*** SOURCE MATERIAL Section Begins ***

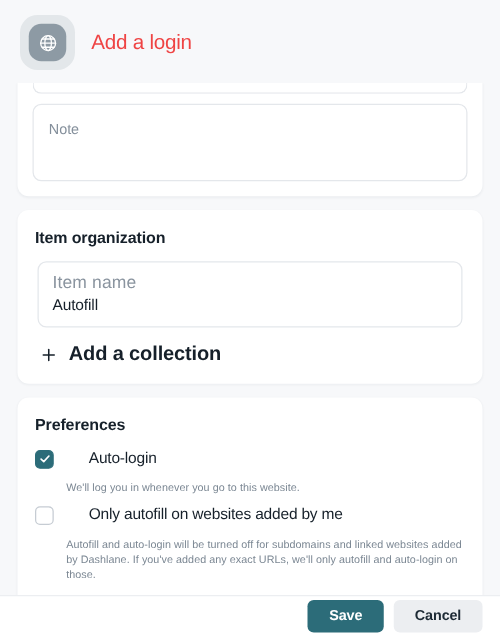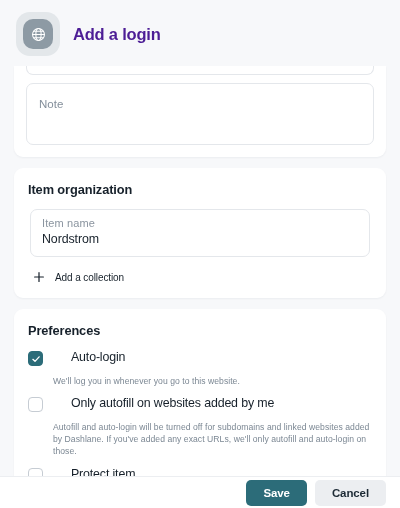"Add a login" .page-title { color: #4c1d95 -> #ef4444; font-weight: 700 -> 400 }
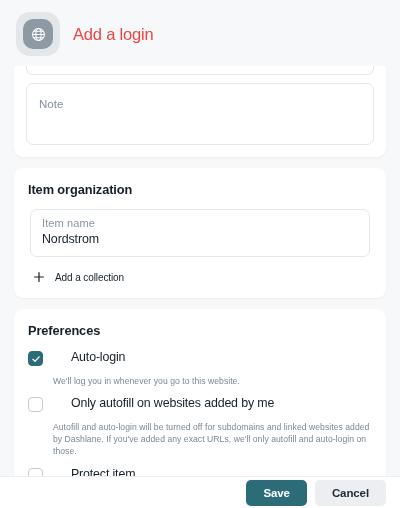"Item name" .input-label { font-size: 11px -> 14px }
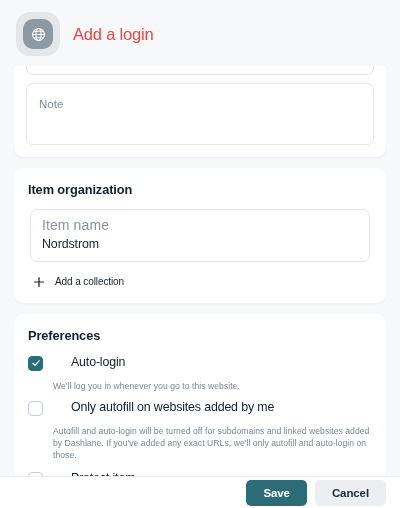"Nordstrom" div.input-value { text: Nordstrom -> Autofill }
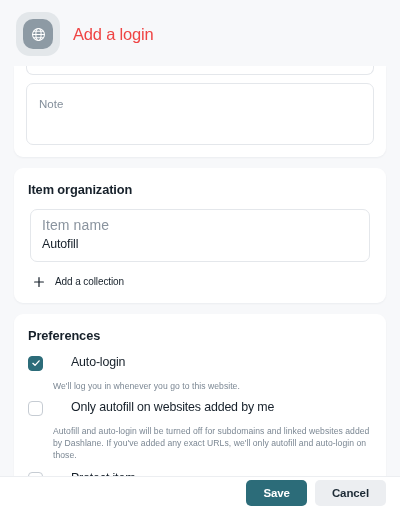"Add a collection" .add-collection-label { font-size: 10px -> 16px; font-weight: 400 -> 700 }
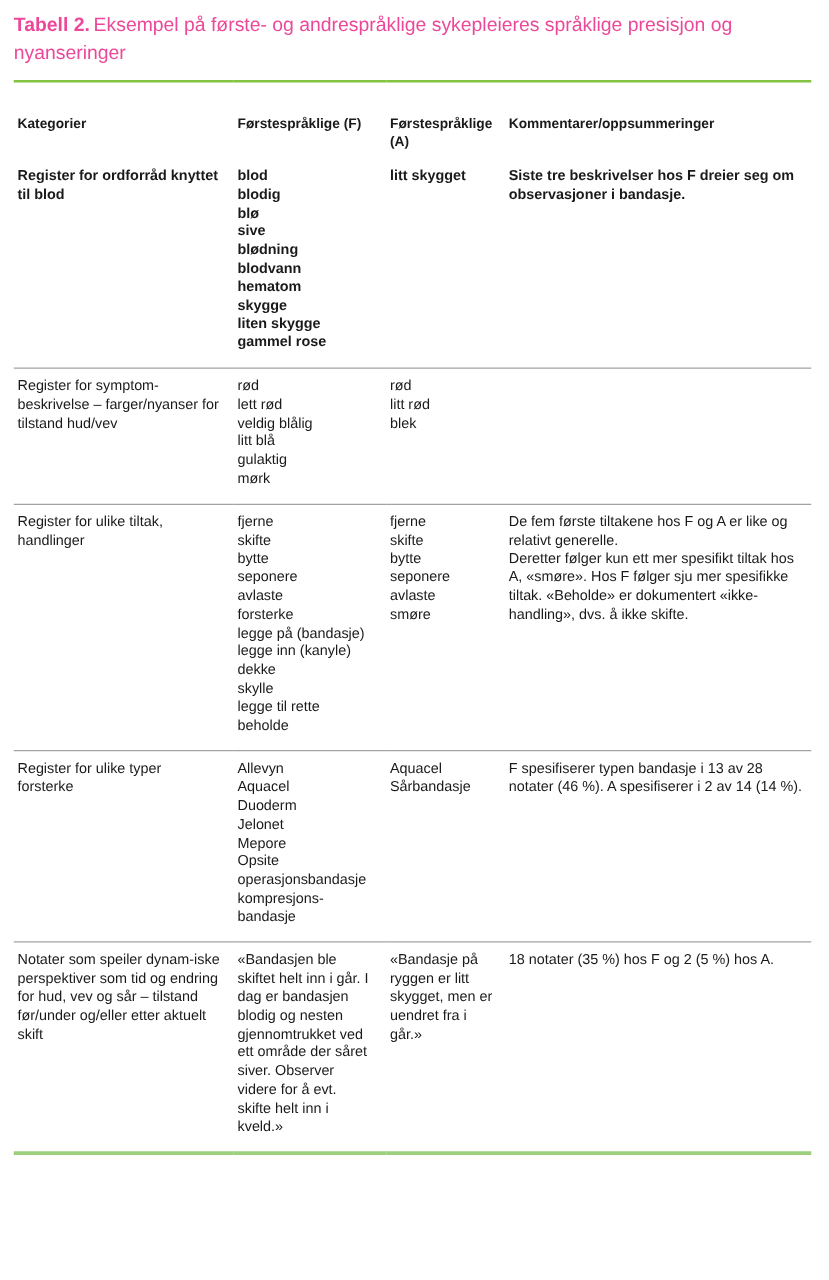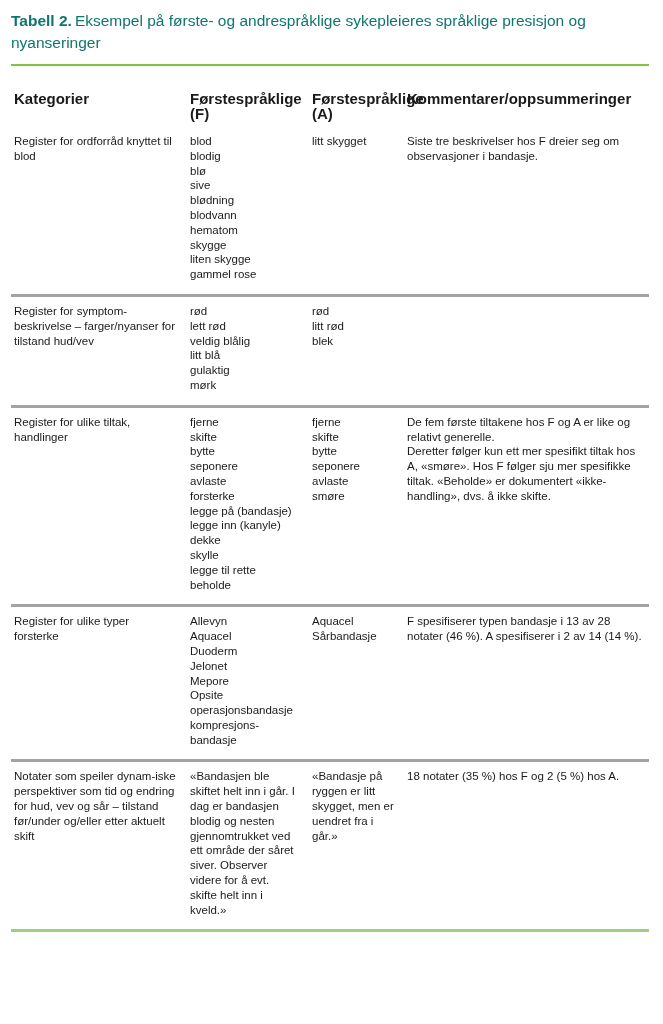"Tabell 2. Eksempel på første-" .title { color: #0f766e -> #ec4899 }
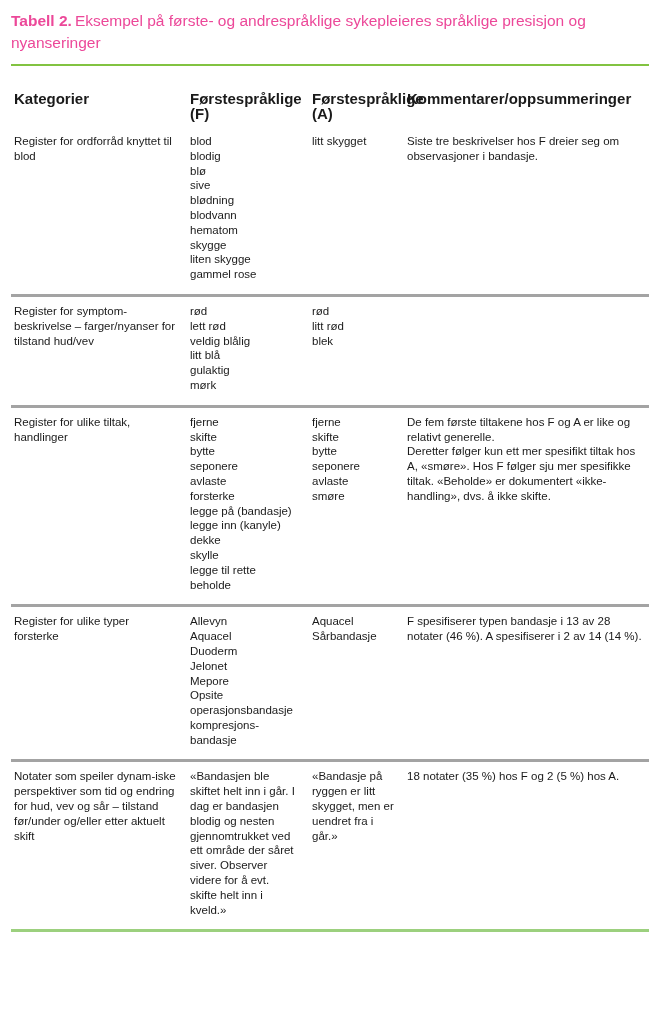"Kategorier" th { font-size: 15px -> 11px }
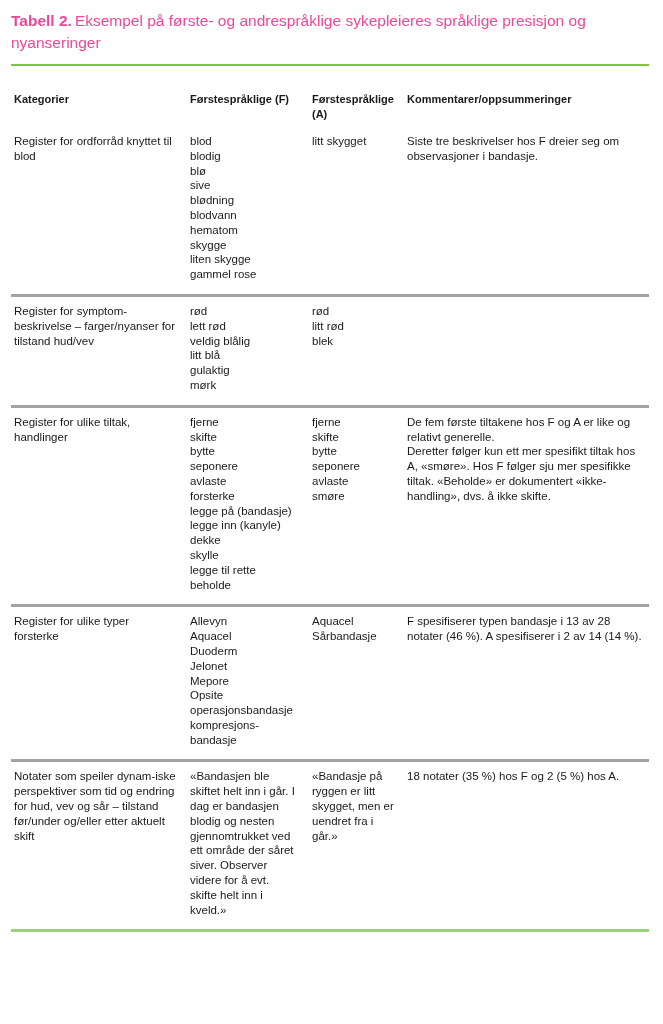"Register for ordforråd knyttet til" tbody tr.first-row { font-weight: none -> bold }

*** SOURCE MATERIAL Section Ends ***

▶ [REQUIRED ACTION]: The answer should contain only the lines from the one with "text: Nordstrom ->" through the last line of the material, given word for word and without pictures.

▶ [ANSWER SPACE]:
"Nordstrom" div.input-value { text: Nordstrom -> Autofill }
"Add a collection" .add-collection-label { font-size: 10px -> 16px; font-weight: 400 -> 700 }
"Tabell 2. Eksempel på første-" .title { color: #0f766e -> #ec4899 }
"Kategorier" th { font-size: 15px -> 11px }
"Register for ordforråd knyttet til" tbody tr.first-row { font-weight: none -> bold }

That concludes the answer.